> **Raw data**:

....................

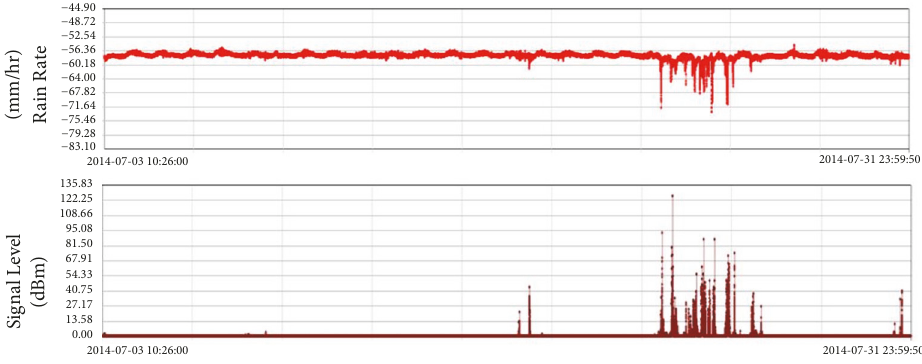
Figure 2: Variation of 12.25GHz signal attenuation [36].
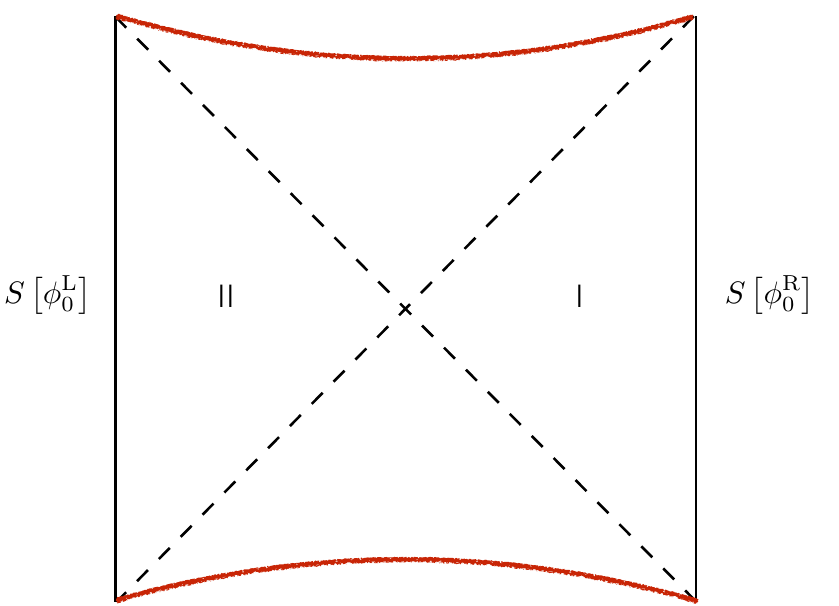
Figure 1 . The maximally extended geometry for an eternal black hole in AdS. This represents a pure state in which the complete dual CFT is a tensor product of the two CFTs, de(cid:12)ned on the left and the right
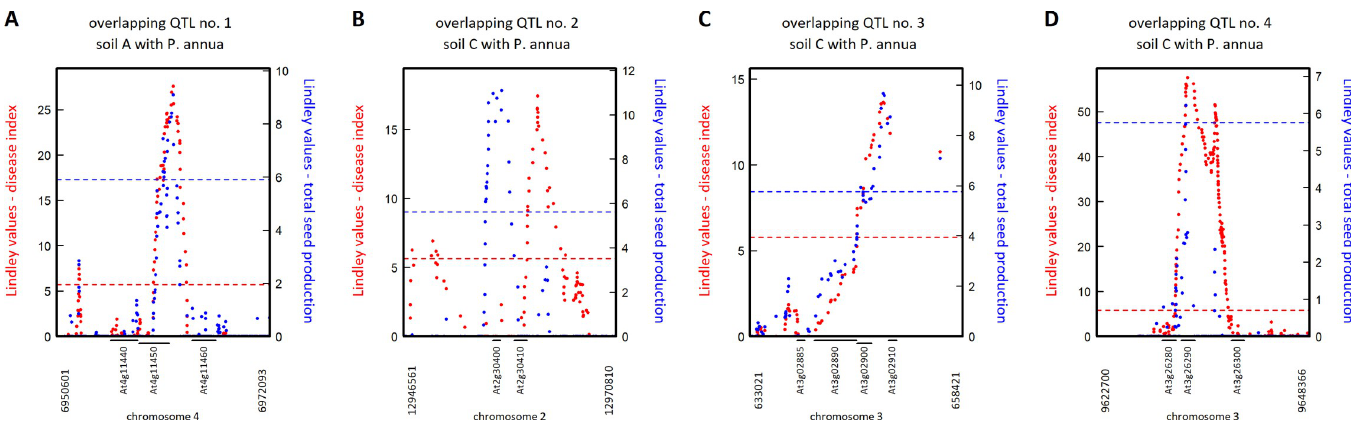
Fig 6. Zoom spanning the four genomic regions containing candidate genes common between disease index and total seed production. (A) Overlapping QTL between disease index and total seed production on soil A in presence of P . annua . (B-D) Overlapping QTLs between disease index and total seed production on soil C in presence of P . annua . Red and blue dots correspond to Lindley values for disease index and total seed production, respectively. The red and blue dashed lines indicate the corresponding chromosome-wide significance threshold for disease index and total seed production, respectively. Vertical numbers (expressed in bp) at the bottom of each panel correspond to the physical positions of the QTL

....................

> **Your goal**: If the listing above includes images, copy every line of it exactly except those images.

> **Result below**:
Figure 2: Variation of 12.25GHz signal attenuation [36].
Figure 1 . The maximally extended geometry for an eternal black hole in AdS. This represents a pure state in which the complete dual CFT is a tensor product of the two CFTs, de(cid:12)ned on the left and the right
Fig 6. Zoom spanning the four genomic regions containing candidate genes common between disease index and total seed production. (A) Overlapping QTL between disease index and total seed production on soil A in presence of P . annua . (B-D) Overlapping QTLs between disease index and total seed production on soil C in presence of P . annua . Red and blue dots correspond to Lindley values for disease index and total seed production, respectively. The red and blue dashed lines indicate the corresponding chromosome-wide significance threshold for disease index and total seed production, respectively. Vertical numbers (expressed in bp) at the bottom of each panel correspond to the physical positions of the QTL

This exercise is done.